■ **Input records**
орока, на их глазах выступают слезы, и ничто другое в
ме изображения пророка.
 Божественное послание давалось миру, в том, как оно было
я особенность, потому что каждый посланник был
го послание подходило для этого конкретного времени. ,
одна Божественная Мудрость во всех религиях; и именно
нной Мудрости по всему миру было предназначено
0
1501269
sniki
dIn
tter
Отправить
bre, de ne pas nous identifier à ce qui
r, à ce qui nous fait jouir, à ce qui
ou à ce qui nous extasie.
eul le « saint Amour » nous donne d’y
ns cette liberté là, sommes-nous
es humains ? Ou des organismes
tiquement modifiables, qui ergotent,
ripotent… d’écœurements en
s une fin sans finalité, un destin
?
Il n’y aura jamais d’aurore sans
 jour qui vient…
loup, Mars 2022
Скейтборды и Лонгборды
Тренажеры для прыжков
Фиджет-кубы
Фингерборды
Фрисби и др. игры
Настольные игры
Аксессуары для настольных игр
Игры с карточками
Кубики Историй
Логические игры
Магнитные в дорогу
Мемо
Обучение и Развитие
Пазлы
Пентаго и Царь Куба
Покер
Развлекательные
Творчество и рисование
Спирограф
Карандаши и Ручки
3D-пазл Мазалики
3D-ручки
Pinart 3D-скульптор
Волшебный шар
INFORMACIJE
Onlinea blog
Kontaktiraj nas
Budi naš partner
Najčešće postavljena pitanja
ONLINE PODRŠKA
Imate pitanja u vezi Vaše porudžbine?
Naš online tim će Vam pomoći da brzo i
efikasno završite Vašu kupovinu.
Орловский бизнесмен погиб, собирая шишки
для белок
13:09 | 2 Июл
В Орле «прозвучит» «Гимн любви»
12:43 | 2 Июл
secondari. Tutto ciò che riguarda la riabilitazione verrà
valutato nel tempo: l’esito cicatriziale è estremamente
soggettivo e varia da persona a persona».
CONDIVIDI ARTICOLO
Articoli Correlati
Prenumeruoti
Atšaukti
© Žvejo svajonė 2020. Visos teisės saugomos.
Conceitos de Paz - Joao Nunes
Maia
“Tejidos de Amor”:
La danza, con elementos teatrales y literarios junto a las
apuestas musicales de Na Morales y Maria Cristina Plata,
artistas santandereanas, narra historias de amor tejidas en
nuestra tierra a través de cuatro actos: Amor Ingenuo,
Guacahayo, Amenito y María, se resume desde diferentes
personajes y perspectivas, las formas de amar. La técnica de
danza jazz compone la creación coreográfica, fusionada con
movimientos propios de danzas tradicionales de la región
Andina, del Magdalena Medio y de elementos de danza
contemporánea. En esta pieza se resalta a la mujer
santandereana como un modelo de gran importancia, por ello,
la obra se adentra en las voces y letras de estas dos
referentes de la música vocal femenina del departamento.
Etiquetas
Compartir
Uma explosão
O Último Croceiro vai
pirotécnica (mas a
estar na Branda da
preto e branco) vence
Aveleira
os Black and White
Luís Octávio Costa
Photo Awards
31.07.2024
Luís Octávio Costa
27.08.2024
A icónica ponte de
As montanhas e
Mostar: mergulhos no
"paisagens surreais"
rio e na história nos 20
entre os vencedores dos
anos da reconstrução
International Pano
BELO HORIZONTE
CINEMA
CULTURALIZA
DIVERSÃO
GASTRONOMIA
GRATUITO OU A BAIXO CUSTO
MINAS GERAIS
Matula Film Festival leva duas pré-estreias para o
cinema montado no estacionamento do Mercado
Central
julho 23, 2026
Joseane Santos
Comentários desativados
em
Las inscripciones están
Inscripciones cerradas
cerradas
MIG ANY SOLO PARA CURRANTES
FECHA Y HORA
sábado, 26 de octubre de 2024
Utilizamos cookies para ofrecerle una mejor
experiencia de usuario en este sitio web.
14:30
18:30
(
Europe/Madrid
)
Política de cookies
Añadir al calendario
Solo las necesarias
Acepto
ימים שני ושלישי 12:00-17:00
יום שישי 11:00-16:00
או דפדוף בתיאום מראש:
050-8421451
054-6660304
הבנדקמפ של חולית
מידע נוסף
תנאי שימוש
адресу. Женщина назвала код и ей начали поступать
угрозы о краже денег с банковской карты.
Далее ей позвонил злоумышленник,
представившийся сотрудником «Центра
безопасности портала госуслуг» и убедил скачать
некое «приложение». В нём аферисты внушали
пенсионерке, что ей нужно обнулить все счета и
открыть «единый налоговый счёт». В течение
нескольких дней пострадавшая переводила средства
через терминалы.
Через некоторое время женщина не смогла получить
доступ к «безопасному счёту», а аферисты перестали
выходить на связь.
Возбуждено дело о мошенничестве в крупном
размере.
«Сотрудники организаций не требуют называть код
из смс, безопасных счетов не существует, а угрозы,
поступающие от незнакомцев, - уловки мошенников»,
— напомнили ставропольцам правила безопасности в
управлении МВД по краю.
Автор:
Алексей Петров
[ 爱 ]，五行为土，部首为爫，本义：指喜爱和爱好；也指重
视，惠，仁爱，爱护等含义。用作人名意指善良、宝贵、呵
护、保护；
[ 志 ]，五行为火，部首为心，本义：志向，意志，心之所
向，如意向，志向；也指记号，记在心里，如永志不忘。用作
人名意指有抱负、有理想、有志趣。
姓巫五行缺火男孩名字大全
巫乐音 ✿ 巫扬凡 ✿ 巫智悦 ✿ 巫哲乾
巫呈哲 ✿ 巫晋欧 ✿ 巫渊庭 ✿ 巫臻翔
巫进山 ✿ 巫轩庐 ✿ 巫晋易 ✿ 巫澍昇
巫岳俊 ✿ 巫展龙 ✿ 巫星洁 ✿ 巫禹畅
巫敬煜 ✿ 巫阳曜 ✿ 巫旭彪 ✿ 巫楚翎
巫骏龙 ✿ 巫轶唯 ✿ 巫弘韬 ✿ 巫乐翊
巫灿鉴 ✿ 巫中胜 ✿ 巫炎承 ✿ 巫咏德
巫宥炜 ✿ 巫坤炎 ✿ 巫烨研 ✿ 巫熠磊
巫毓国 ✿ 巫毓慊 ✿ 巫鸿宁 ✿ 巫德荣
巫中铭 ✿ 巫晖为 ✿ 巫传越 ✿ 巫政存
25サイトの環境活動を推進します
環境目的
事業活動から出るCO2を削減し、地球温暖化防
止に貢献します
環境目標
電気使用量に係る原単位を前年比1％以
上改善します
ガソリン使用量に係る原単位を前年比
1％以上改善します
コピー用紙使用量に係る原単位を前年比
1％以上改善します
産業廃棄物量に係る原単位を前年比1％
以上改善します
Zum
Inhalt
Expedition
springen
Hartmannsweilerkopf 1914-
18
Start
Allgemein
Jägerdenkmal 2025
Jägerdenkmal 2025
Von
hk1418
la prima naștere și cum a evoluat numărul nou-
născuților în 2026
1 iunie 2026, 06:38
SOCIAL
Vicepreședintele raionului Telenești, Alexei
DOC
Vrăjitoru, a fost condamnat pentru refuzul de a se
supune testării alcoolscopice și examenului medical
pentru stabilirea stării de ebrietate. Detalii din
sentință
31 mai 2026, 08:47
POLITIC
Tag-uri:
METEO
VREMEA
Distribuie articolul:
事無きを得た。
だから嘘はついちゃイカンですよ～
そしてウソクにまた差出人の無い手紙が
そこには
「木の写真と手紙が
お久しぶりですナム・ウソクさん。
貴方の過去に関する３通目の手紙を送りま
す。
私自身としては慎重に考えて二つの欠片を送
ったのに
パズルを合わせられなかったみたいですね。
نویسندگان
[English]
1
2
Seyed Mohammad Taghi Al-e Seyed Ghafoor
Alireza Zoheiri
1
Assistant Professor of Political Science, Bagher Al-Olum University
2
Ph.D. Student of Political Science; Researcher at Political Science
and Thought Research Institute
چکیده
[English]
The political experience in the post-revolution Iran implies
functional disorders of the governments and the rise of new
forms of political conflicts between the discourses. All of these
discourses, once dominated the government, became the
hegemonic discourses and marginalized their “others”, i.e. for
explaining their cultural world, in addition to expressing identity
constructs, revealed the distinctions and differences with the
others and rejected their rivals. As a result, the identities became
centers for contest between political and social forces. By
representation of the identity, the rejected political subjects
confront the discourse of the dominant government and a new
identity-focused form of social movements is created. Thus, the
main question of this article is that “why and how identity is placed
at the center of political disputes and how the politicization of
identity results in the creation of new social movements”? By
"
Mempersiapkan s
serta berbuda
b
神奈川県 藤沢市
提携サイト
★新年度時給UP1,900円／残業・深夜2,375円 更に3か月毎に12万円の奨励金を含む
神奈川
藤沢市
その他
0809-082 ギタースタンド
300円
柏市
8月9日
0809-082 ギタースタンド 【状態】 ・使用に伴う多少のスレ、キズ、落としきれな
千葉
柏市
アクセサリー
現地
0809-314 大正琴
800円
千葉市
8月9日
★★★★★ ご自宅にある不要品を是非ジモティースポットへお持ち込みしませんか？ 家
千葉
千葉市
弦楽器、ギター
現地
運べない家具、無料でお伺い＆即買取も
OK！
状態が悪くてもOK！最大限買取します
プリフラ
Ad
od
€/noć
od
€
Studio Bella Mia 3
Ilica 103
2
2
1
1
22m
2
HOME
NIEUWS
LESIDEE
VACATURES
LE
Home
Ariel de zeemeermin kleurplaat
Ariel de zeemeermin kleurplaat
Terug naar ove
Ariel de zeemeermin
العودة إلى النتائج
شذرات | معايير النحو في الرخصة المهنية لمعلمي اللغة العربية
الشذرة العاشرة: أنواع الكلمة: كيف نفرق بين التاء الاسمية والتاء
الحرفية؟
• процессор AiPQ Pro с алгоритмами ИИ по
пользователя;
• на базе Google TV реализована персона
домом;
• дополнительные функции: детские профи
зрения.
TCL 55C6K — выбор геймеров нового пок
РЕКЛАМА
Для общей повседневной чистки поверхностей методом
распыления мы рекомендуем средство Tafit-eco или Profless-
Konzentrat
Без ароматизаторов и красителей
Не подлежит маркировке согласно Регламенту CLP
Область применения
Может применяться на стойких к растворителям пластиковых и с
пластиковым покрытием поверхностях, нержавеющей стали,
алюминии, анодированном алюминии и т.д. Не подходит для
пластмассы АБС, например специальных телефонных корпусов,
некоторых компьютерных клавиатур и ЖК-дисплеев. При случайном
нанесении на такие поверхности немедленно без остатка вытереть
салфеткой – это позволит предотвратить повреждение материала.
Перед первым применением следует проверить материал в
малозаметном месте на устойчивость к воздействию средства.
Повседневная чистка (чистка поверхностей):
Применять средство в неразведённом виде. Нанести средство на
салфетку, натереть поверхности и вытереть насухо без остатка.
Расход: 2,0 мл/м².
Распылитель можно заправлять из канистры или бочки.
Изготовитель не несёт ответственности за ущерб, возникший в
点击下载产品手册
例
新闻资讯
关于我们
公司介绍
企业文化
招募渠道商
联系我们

■ **What is required**
Copy out exactly the lines that begin at the one with "некоторых компьютерных клавиатур" and end at the close of the material above; nothing else belongs in the answer.

■ **Reply**
некоторых компьютерных клавиатур и ЖК-дисплеев. При случайном
нанесении на такие поверхности немедленно без остатка вытереть
салфеткой – это позволит предотвратить повреждение материала.
Перед первым применением следует проверить материал в
малозаметном месте на устойчивость к воздействию средства.
Повседневная чистка (чистка поверхностей):
Применять средство в неразведённом виде. Нанести средство на
салфетку, натереть поверхности и вытереть насухо без остатка.
Расход: 2,0 мл/м².
Распылитель можно заправлять из канистры или бочки.
Изготовитель не несёт ответственности за ущерб, возникший в
点击下载产品手册
例
新闻资讯
关于我们
公司介绍
企业文化
招募渠道商
联系我们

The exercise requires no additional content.